Task details: Your reply should hold exactly the lines from the one that contains "4 квартал 2015, 1.2: 1000 -> 722" through the end of the data. Repeat them word for word.

Stored records
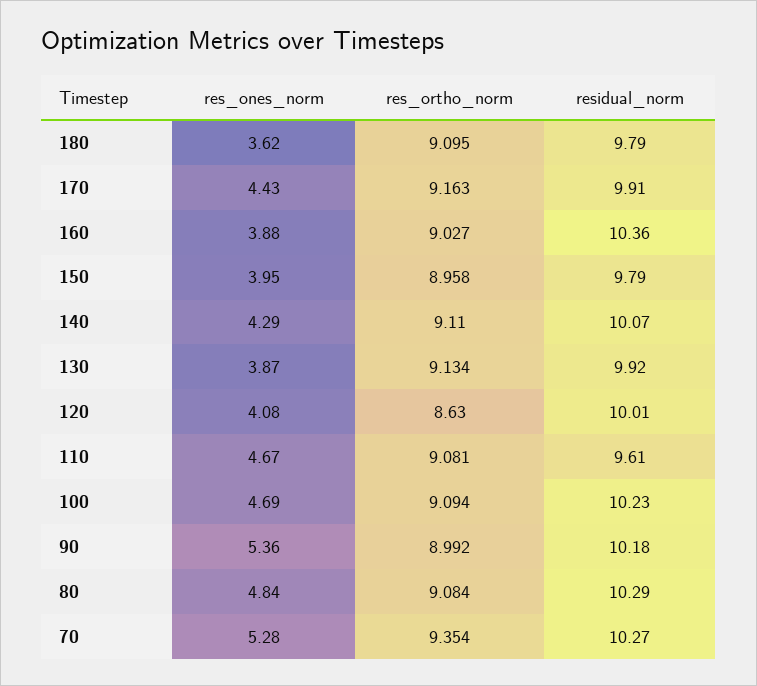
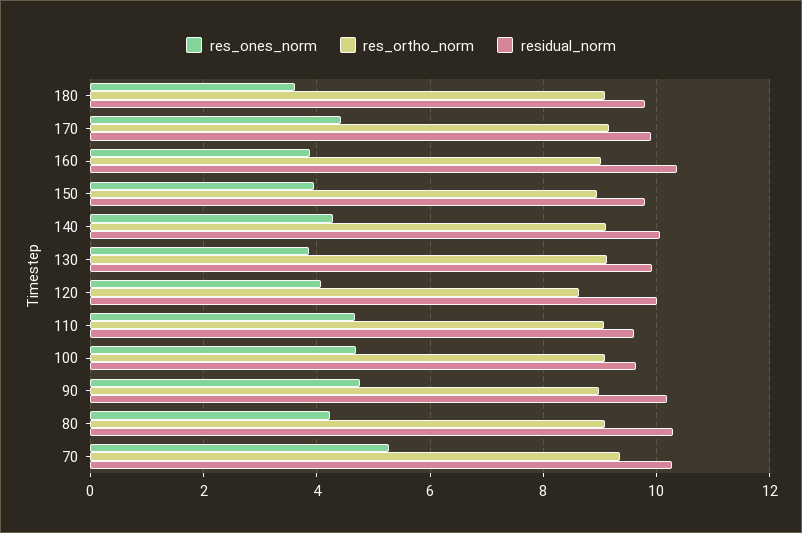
residual_norm, 100: 10.23 -> 9.6
res_ones_norm, 90: 5.36 -> 4.8
res_ones_norm, 80: 4.84 -> 4.2

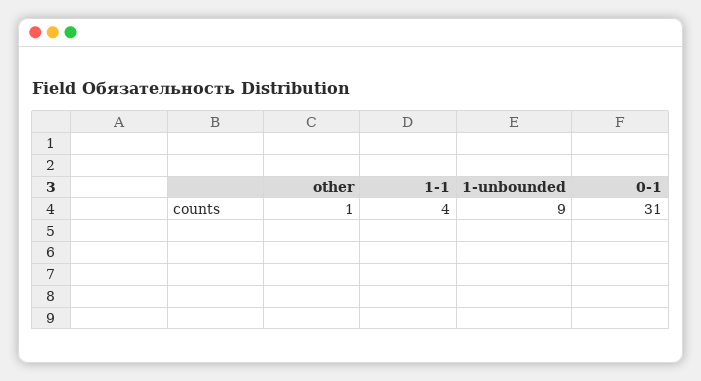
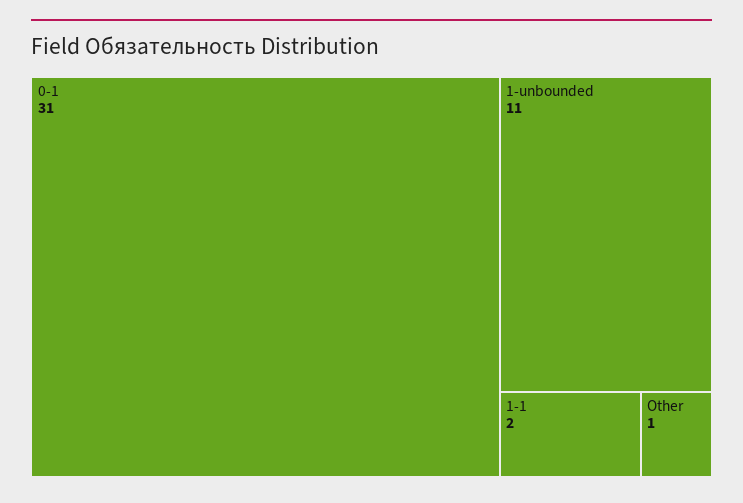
1-1: 4 -> 2
1-unbounded: 9 -> 11

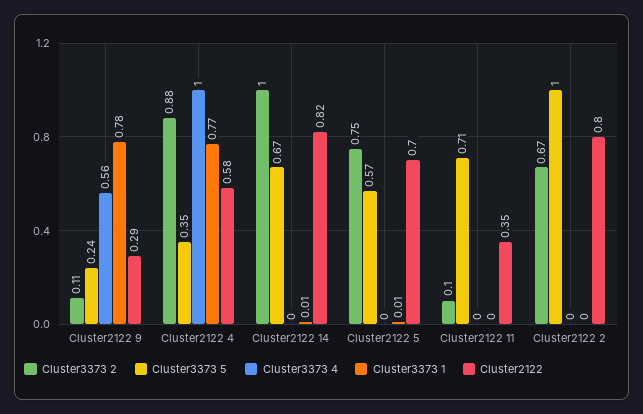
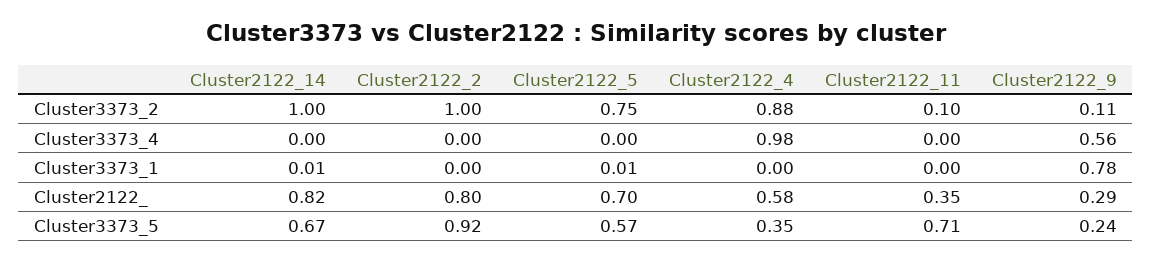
Cluster3373 4, Cluster2122 4: 1 -> 0.98
Cluster3373 1, Cluster2122 4: 0.77 -> 0
Cluster3373 2, Cluster2122 2: 0.67 -> 1
Cluster3373 5, Cluster2122 2: 1 -> 0.92

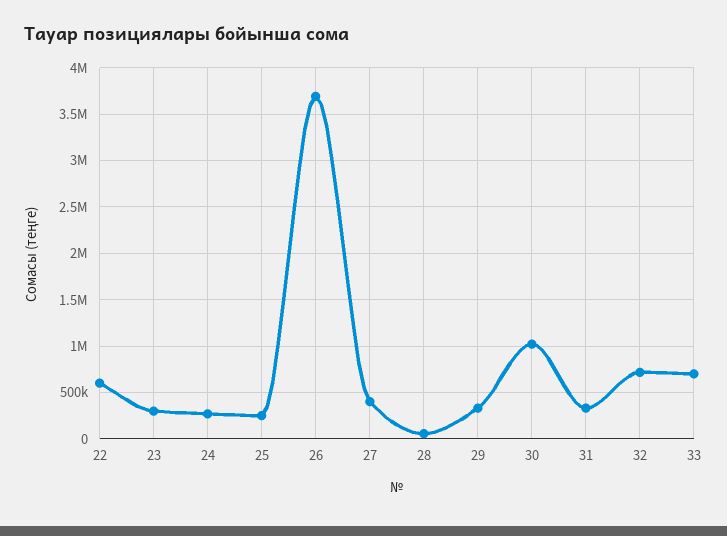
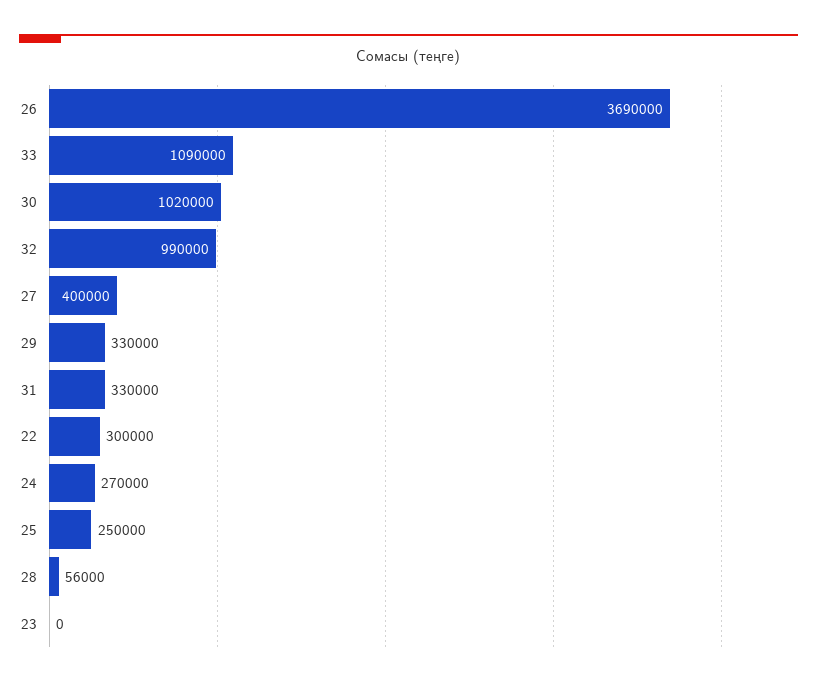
22: 600000 -> 300000
23: 300000 -> 0
32: 700000 -> 990000
33: 700000 -> 1090000

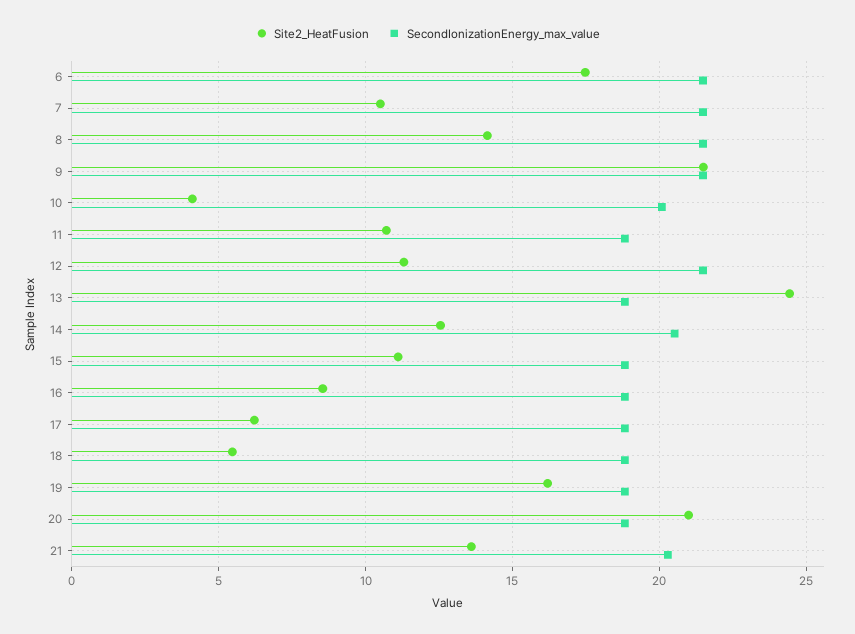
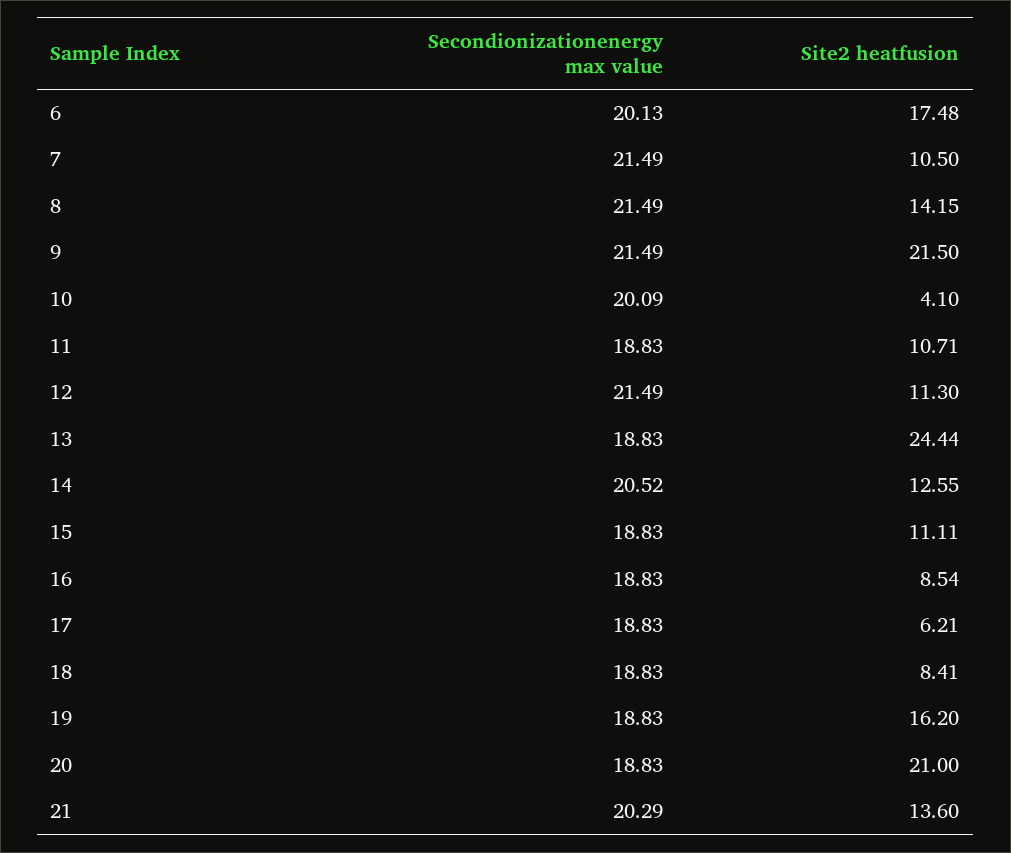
SecondIonizationEnergy_max_value, 6: 21.5 -> 20.13
Site2_HeatFusion, 18: 5.5 -> 8.41

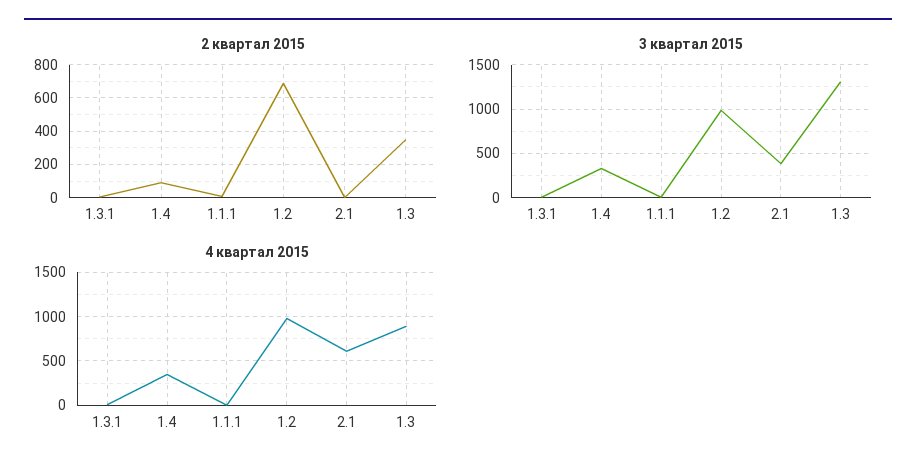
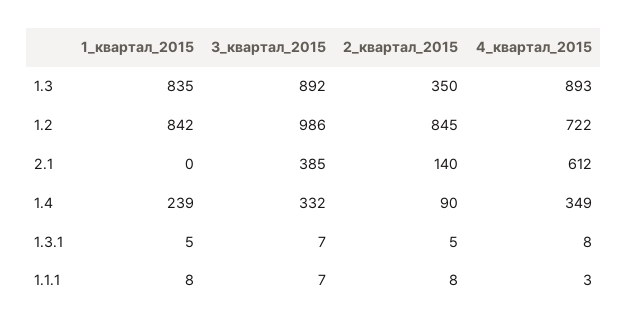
2 квартал 2015, 1.2: 700 -> 845
2 квартал 2015, 2.1: 0 -> 140
3 квартал 2015, 1.3: 1300 -> 892
4 квартал 2015, 1.2: 1000 -> 722
1_квартал_2015, 1.3: none -> 835
1_квартал_2015, 1.2: none -> 842
1_квартал_2015, 2.1: none -> 0
1_квартал_2015, 1.4: none -> 239
1_квартал_2015, 1.3.1: none -> 5
1_квартал_2015, 1.1.1: none -> 8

Written answer:
4 квартал 2015, 1.2: 1000 -> 722
1_квартал_2015, 1.3: none -> 835
1_квартал_2015, 1.2: none -> 842
1_квартал_2015, 2.1: none -> 0
1_квартал_2015, 1.4: none -> 239
1_квартал_2015, 1.3.1: none -> 5
1_квартал_2015, 1.1.1: none -> 8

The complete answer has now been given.